(Dados de rastreamento de pontos)

———

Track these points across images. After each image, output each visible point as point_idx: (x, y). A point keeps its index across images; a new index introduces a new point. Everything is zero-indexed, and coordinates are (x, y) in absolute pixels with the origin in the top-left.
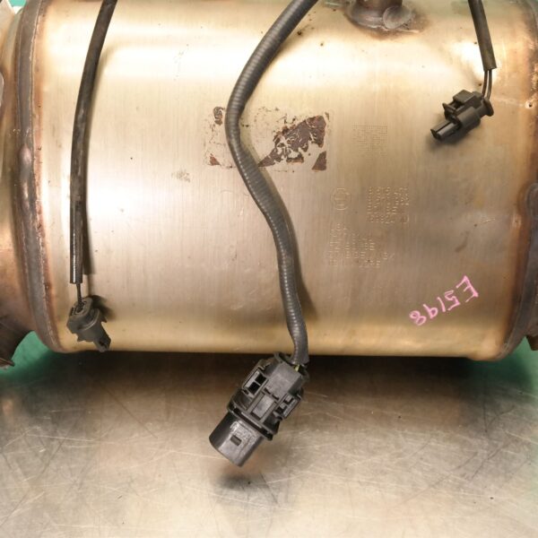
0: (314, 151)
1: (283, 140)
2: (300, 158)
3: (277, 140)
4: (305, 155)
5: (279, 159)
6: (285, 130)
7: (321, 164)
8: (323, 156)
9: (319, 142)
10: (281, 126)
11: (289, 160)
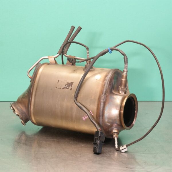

———

Transcreva todas as linhas acima sem mudar nada, mas deixe as imagens de fora.

Track these points across images. After each image, output each visible point as point_idx: (x, y). A point keeps its index across images; a new index introduces a new point. Everything is zero-indexed, and coordinates are (x, y) in absolute pixels with the origin in the top-left.
0: (314, 151)
1: (283, 140)
2: (300, 158)
3: (277, 140)
4: (305, 155)
5: (279, 159)
6: (285, 130)
7: (321, 164)
8: (323, 156)
9: (319, 142)
10: (281, 126)
11: (289, 160)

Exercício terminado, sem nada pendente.